Apple Music vs. Spotify: Value
If you don’t want to pay for streaming music and you’re OK with ads, Apple’s insistence on not having a free plan will keep you using Spotify. New users can try Apple Music for free for 3 months, which is more generous than Spotify Premium’s 1-month free trial, but after than you’ll need to subscribe.
For those who are willing to pay, the playing field looks balanced at a glance. Apple Music and Spotify Premium are both $9.99 a month for individual accounts, and while Spotify’s Family plan is more expensive, it’s only by a single dollar per month. Both services also offer a $.99 monthly subscription for students.
Keep in mind, however, that Apple Music is now throwing in spatial audio and lossless audio for no extra charge. As such, it simply offers more than Spotify Premium does for the same cash.
If Spotify HiFi was folded into the existing Spotify Premium tier, rather than launching as a separate tiered service, that would keep things somewhat even. But that hasn't happened yet, and even if it does, Apple Music will still have the spatial audio advantage.

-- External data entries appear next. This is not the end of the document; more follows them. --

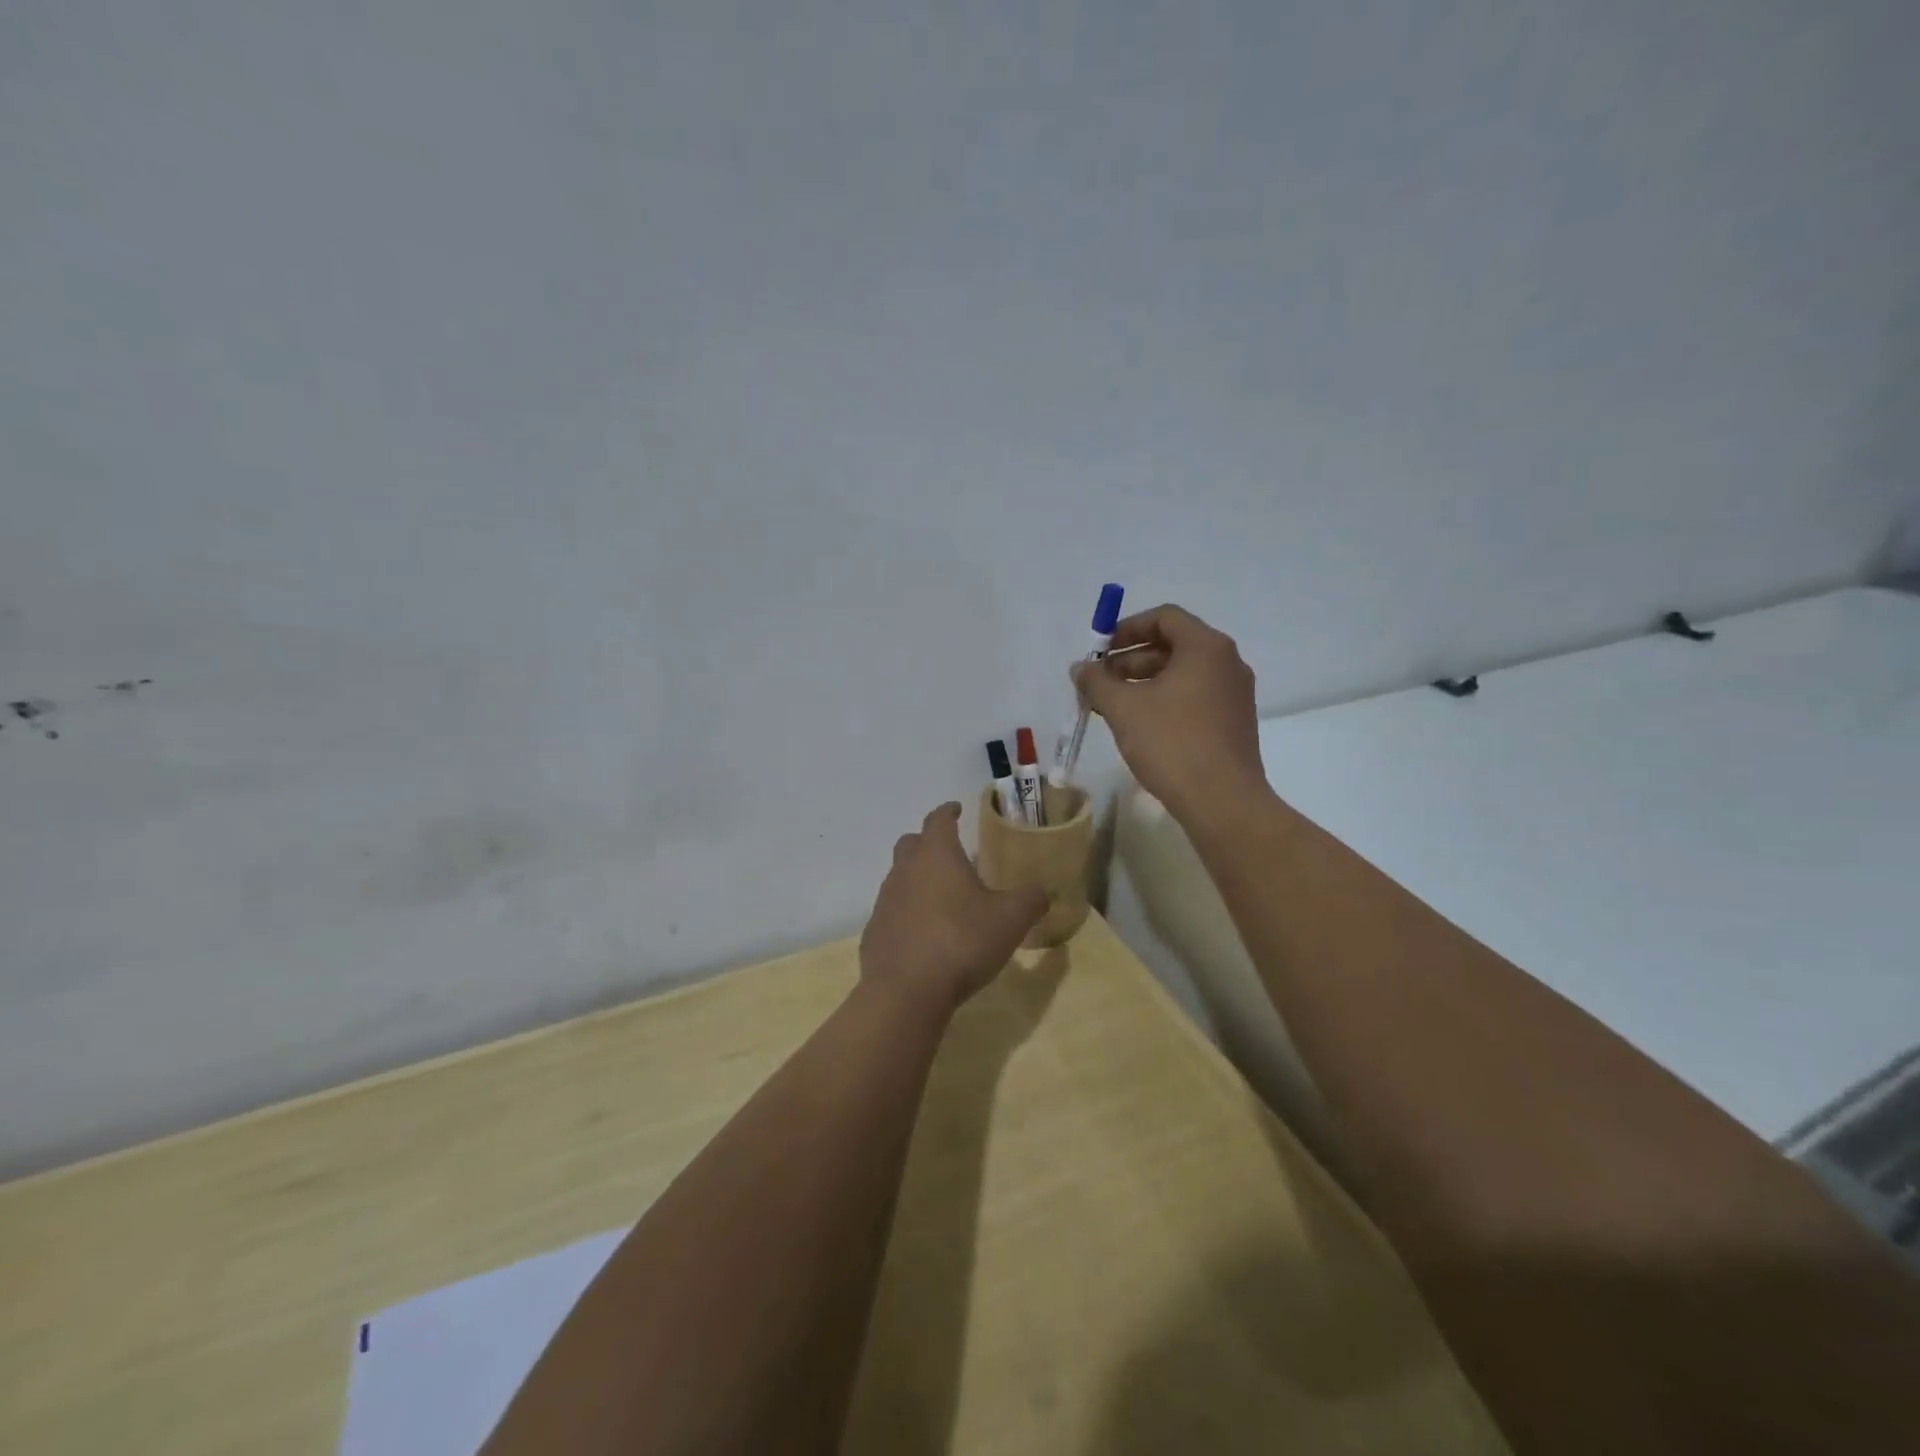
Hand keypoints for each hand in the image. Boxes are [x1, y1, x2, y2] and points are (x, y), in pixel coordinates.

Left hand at [861, 803, 1047, 1013]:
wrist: (907, 991)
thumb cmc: (962, 941)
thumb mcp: (1010, 919)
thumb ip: (1030, 899)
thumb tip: (1043, 891)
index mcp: (936, 855)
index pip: (938, 819)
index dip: (948, 811)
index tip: (956, 809)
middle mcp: (905, 870)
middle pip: (911, 843)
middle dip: (928, 842)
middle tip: (949, 853)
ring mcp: (885, 901)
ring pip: (899, 877)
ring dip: (917, 879)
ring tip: (941, 897)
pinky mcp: (874, 932)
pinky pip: (892, 912)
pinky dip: (907, 913)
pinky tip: (924, 934)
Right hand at [1071, 604, 1267, 824]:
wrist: (1223, 801)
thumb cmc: (1172, 743)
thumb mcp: (1123, 708)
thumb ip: (1097, 681)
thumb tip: (1080, 668)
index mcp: (1206, 647)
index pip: (1164, 617)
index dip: (1127, 628)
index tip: (1100, 651)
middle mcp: (1227, 663)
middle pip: (1173, 645)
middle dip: (1130, 660)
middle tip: (1099, 682)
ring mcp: (1234, 694)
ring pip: (1182, 674)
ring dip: (1144, 682)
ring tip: (1112, 706)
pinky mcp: (1234, 722)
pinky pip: (1194, 697)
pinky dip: (1165, 700)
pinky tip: (1140, 725)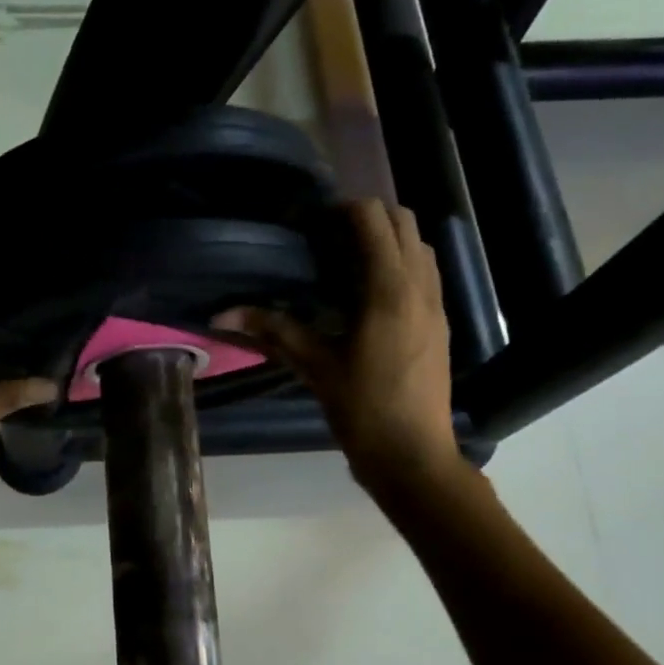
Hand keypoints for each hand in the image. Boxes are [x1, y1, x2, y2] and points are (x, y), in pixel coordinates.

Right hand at [220, 199, 464, 493]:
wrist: (414, 455)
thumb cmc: (363, 409)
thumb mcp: (315, 367)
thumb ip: (273, 331)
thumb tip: (222, 315)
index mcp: (390, 291)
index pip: (375, 220)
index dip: (344, 209)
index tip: (313, 220)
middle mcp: (420, 287)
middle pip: (405, 223)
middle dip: (369, 217)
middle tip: (329, 234)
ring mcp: (437, 305)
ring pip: (421, 247)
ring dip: (390, 239)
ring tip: (349, 258)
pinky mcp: (440, 324)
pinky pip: (426, 274)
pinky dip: (402, 264)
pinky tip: (369, 292)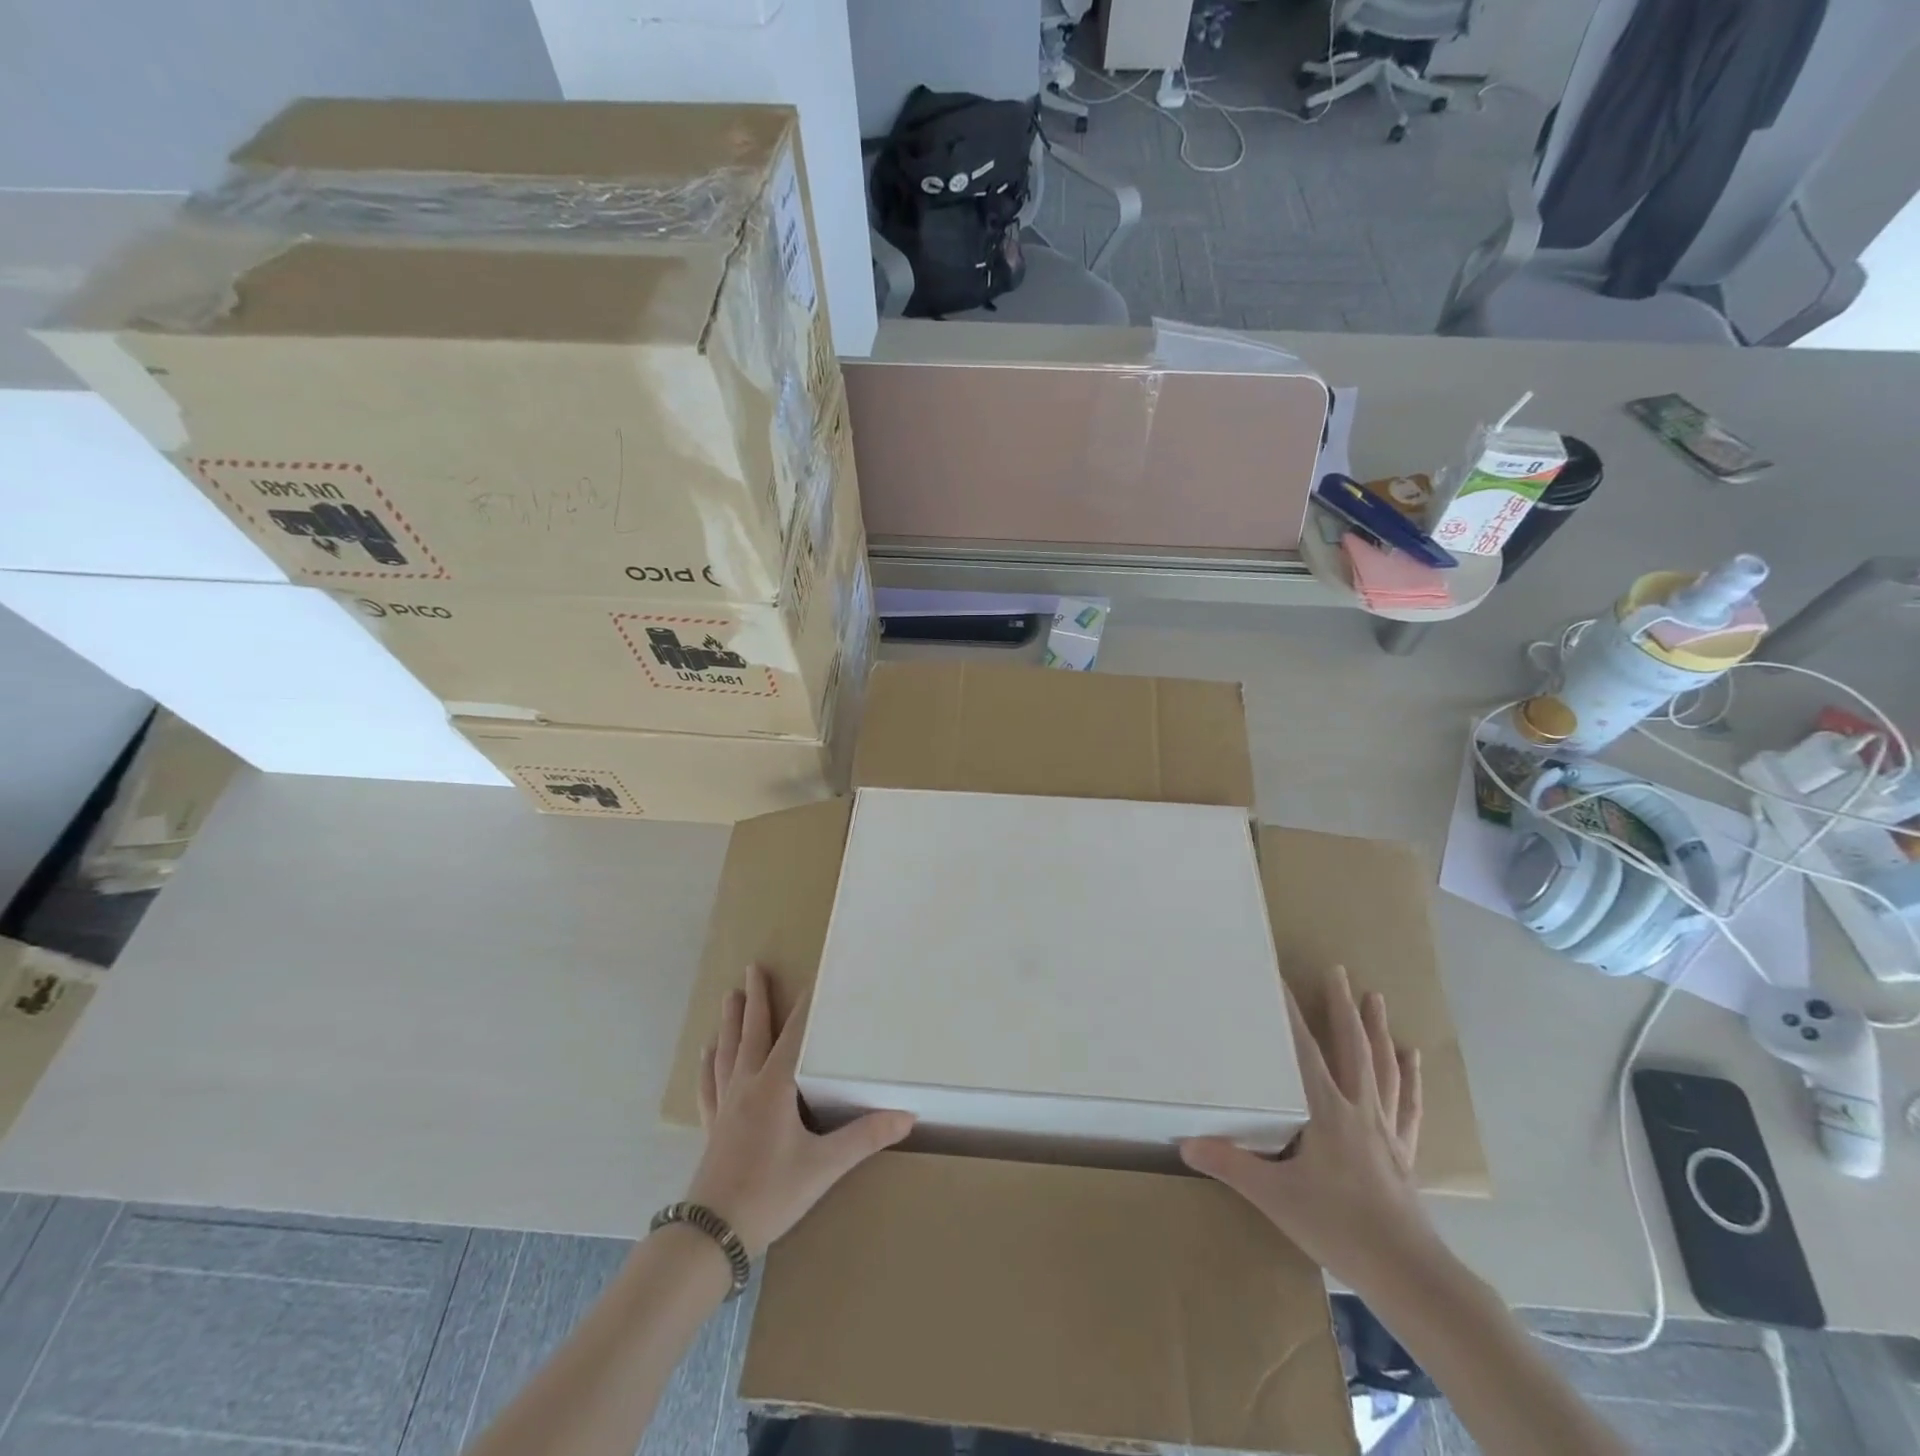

The fact that Spotify has a free option keeps this particular clash a tie, but if if you can spare the cash for a premium subscription, Apple Music is the better deal right now.
Apple Music vs Spotify: Which is the better music app?
We first ran an Apple Music vs. Spotify comparison a few years ago, and Spotify comfortably won, on the back of its curated content, value for money and wealth of supported hardware.
Credit to Apple Music, then, for not just closing the gap but surpassing Spotify overall. It’s still behind on social features, and lacks native support for games consoles, but changing its approach from consumer-unfriendly exclusives to more thoughtfully curated content streams has paid off. It’s also wisely gained a browser version and remains the better choice for those who like to hoard their music files.
Really, though, it's lossless and spatial audio that make the difference. Not only does this make Apple Music the better choice for listeners who want the best sound quality possible, but given it's no more expensive than a Spotify Premium subscription, it's also better on value for those willing to pay.